[Haskell-cafe] How to do the "permutation and combination" thing?

[Daniel Fischer]

Am Montag 15 März 2010 08:37:20 schrieb Magicloud Magiclouds:
> Sorry, I did not make it clear, since I did not know how to say this
> in technical terms.
> With comprehension, I could get all the possibilities that "draw one
> elem from each list and put them together". But consider this: for
> example, there are two types of pet, dog and cat. And there are two
> persons, him and her.
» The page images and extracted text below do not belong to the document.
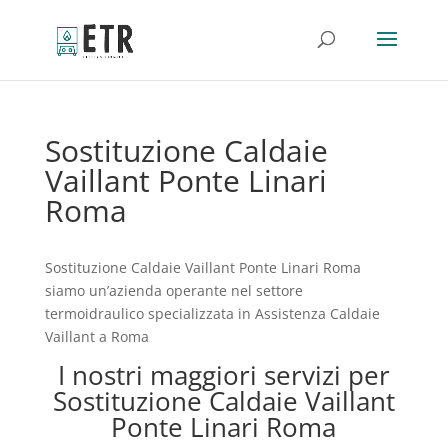
Sostituzione Caldaie
Vaillant Ponte Linari
Roma
Sostituzione Caldaie Vaillant Ponte Linari Roma
siamo un’azienda operante nel settore
termoidraulico specializzata in Assistenza Caldaie
Vaillant a Roma
I nostri maggiori servizi per
Sostituzione Caldaie Vaillant
Ponte Linari Roma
So "how many kinds of matches are there
> (orderless)?" The answer is two: "him with dog and her with cat, him
> with cat and her with dog". So
> f [a, b, c] [d, e, f] [g, h, i] =
>   [ [ (a, d, g), (b, e, h), (c, f, i) ]
>   , [ (a, d, g), (b, e, i), (c, f, h) ]
>   , [ (a, d, h), (b, e, i), (c, f, g) ]
>   , [ (a, d, h), (b, e, g), (c, f, i) ]
>   , [ (a, d, i), (b, e, g), (c, f, h) ]
>   , [ (a, d, i), (b, e, h), (c, f, g) ]
>   ... ]
>

In both, your verbal example and the pseudo-code example, all the groups 
have the same number of members (equal to the number of groups, which may 
or may not be coincidental).
Is that a precondition, that all groups have the same number of members?
If so, would the desired result for three groups of two members each be

f3 [a,b] [c,d] [e,f] =
  [ [ (a,c,e), (b,d,f) ]
  , [ (a,c,f), (b,d,e) ]
  , [ (a,d,e), (b,c,f) ]
  , [ (a,d,f), (b,c,e) ]
  ]

and for two groups of three members each

f2 [a,b,c] [d,e,f] =
  [ [ (a,d), (b,e), (c,f) ]
  , [ (a,d), (b,f), (c,e) ]
  , [ (a,e), (b,d), (c,f) ]
  , [ (a,e), (b,f) , (c,d) ]
  , [ (a,f), (b,d), (c,e) ]
  , [ (a,f), (b,e), (c,d) ]
  ]

?

In that case, look at Data.List.permutations and the zipN functions.